O Brexit e a Reforma da Previdência

Joaci Góes

Ao velho e querido amigo, Ministro Ângelo Calmon de Sá.

A crise ora vivida pelo Reino Unido é exemplarmente expressiva de que nem mesmo as nações mais educadas estão a salvo das nefastas consequências do populismo. A consulta popular para decidir se a confederação do Reino Unido deveria ou não permanecer integrando a Comunidade Europeia apontou para a saída por margem mínima de votos. Ao longo do processo da complexa organização do desligamento, tornaram-se claras as crescentes dificuldades, para o cumprimento daquele desiderato coletivo, agora conducente a um impasse entre o decidido e a mudança do desejo popular para “deixar tudo como dantes no Quartel de Abrantes”. Os ingleses, ao que parece, não seguiram a advertência de Mikhail Gorbachev, na Perestroika, segundo a qual, apesar de saber o que deseja, o povo não tem competência para decidir sobre o modo de alcança-lo. Seria como um piloto de avião, num momento de crise, perguntar aos passageiros o que deve ser feito. A verdade é que ao honroso múnus de governar corresponde o ônus da tomada de decisões impopulares, quando necessárias.

No Brasil, diferentemente do ocorrido na Inglaterra, a compreensão da necessidade de uma urgente reforma previdenciária ganhou foros de universalidade, salvo isoladas opiniões destituídas de fundamento, razão pela qual devem ser ignoradas. Apenas populistas inconsequentes e ignorantes voluntariosos propalam que a Previdência Brasileira é superavitária.

Ninguém tem dúvidas quanto à impossibilidade de a Reforma em curso eliminar todas as distorções e privilégios que se acumularam ao longo do tempo, num país que chegou ao impasse em que nos encontramos. A consequência prática desse acúmulo de vícios pode ser expresso nos dados comparativos entre o crescimento do Brasil e a Coreia do Sul, nos últimos cinquenta anos, período em que aquele país asiático cresceu 500% mais do que nós: em 1969, a renda per capita do Brasil era duas vezes maior do que a coreana; hoje a renda da Coreia do Sul é três vezes maior do que a nossa. Se a aprovação da Reforma Previdenciária viesse a depender da eliminação imediata das distorções que ampliam nossas inaceitáveis desigualdades, ela não seria aprovada em tempo hábil para salvar o Brasil de trágica bancarrota nacional. Legislação ordinária será apta a complementar o trabalho de eliminação de privilégios.
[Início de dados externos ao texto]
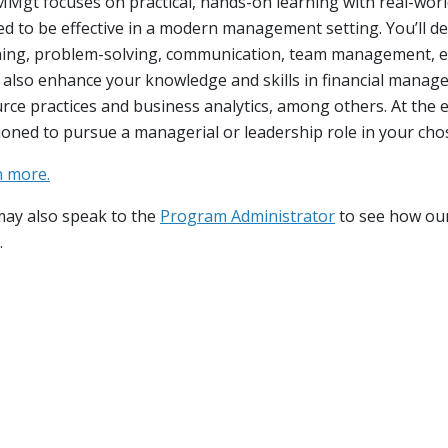
down
Mgt focuses on practical, hands-on learning with real-world
d to be effective in a modern management setting. You’ll de
down
ing, problem-solving, communication, team management, e
l also enhance your knowledge and skills in financial mana
down
rce practices and business analytics, among others. At the e
ioned to pursue a managerial or leadership role in your chos
n more.
ay also speak to the
Program Administrator
to see how ou
.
Nosso claudicante avanço resulta da combinação perversa entre corrupção, impunidade, baixa adoção de critérios meritocráticos, na gestão pública, resultando em improdutividade econômica e gestão ineficaz, e, sobretudo, precária educação fundamental e básica, dela derivando as fragilidades conhecidas de nosso sistema universitário. O fator educacional, na sociedade do conhecimento em que estamos imersos, é fundamental para alcançar qualidade e quantidade do desenvolvimento dos povos. Observa-se, de modo crescente, em escala planetária, uma relação linear entre qualidade da educação e desenvolvimento econômico. Grande exportador de bens primários, o Brasil patina em matéria de exportação de manufaturados, em razão da baixa qualidade de sua mão de obra especializada, oriunda de uma educação pública de má qualidade.

Acreditamos e desejamos que a Câmara dos Deputados recuará do ensaiado propósito de condicionar a aprovação da Reforma ao toma-lá-dá-cá que tem vilipendiado a prática política brasileira. E não se poderá acusar o governo de inflexibilidade, por quanto o Presidente eleito age com a firmeza que prometeu em campanha. O novo Congresso é desafiado a comprovar que abandonou as velhas práticas patrimonialistas.

A aprovação da Reforma Previdenciária é o Rubicão, de onde avançaremos para consolidar uma agenda de transformações fecundas, entre elas a penal, para levar o Brasil ao encontro dos povos maduros, deixando para trás a eterna promessa de sermos o país do futuro.

Joaci Góes é escritor, presidente da Academia de Letras da Bahia, ex-diretor da Tribuna da Bahia, espaço onde o texto foi publicado originalmente nesta quinta-feira, 28.